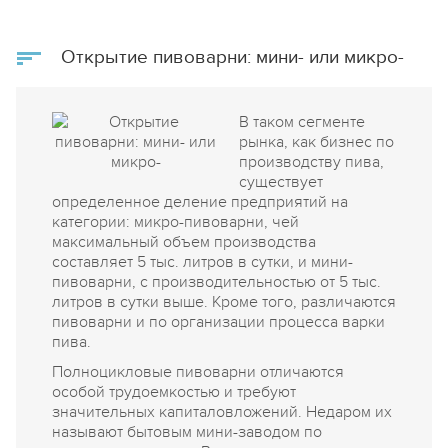
бизнес-плана, то у него нет и понимания, как он
будет зарабатывать, а значит, как вернёт инвестору
или банку их деньги. А когда есть бизнес-план, то
Открытие пивоварни: мини- или микро-
риски невозврата резко снижаются. Можно сказать,
что бизнес-план - это первая и самая важная
инвестиция в своё дело.
В таком сегменте
рынка, как бизнес по
производству пива,
существует
определенное деление предприятий на
категории: микро-пивоварни, чей
максимальный объем производства
составляет 5 тыс. литров в сутки, и мини-
пивоварни, с производительностью от 5 тыс.
литров в сутки выше. Кроме того, различаются
пивоварни и по организации процесса варки
пива.
Полноцикловые пивоварни отличаются
особой трудоемкостью и требуют
значительных капиталовложений. Недаром их
называют бытовым мини-заводом по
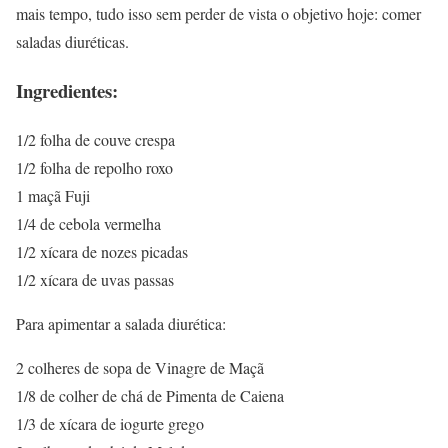
mais tempo, tudo isso sem perder de vista o objetivo hoje: comer
saladas diuréticas.
Ingredientes:
1/2 folha de couve crespa
1/2 folha de repolho roxo
1 maçã Fuji
1/4 de cebola vermelha
1/2 xícara de nozes picadas
1/2 xícara de uvas passas
Para apimentar a salada diurética:
2 colheres de sopa de Vinagre de Maçã
1/8 de colher de chá de Pimenta de Caiena
1/3 de xícara de iogurte grego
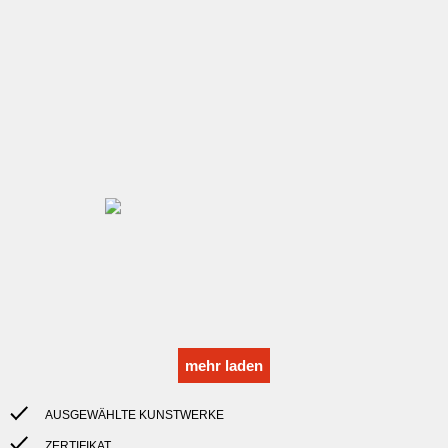
mehr laden
AUSGEWÄHLTE KUNSTWERKE
ZERTIFIKAT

What the task asks —
Reproduce the text read from each of the items above word for word, keeping every line as it appears. Leave the pictures out of your answer.

Written response —
бизнес-плана, то у него нет и понимания, как он
будет зарабатывать, а значит, как вернёт инвестору
или банку их деньги. А когда есть бизнес-план, то
Открытие пивоварни: мини- или микро-
риски невозврата резко снижаются. Можно сказать,
что бизнес-план - это первая и самая важная
инвестиция в своё дело.
В таком сегменте
рынка, как бизнес по
производству пива,
существует
определенное деление предприятий на
категории: микро-пивоварни, чей
максимальный объем производства
составляет 5 тыс. литров в сутки, и мини-
пивоварни, с производительностью от 5 тыс.
литров в сутки выше. Кроме того, различаются
пивоварни и по организации процесса варки
пива.
Полноцикловые пивоварни отличаются
особой трудоемкостью и требуют
значительных капиталовложений. Недаром их
называют бытовым мини-заводом по
mais tempo, tudo isso sem perder de vista o objetivo hoje: comer
saladas diuréticas.
Ingredientes:
1/2 folha de couve crespa
1/2 folha de repolho roxo
1 maçã Fuji
1/4 de cebola vermelha
1/2 xícara de nozes picadas
1/2 xícara de uvas passas
Para apimentar a salada diurética:
2 colheres de sopa de Vinagre de Maçã
1/8 de colher de chá de Pimenta de Caiena
1/3 de xícara de iogurte grego
mehr laden
AUSGEWÄHLTE KUNSTWERKE
ZERTIFIKAT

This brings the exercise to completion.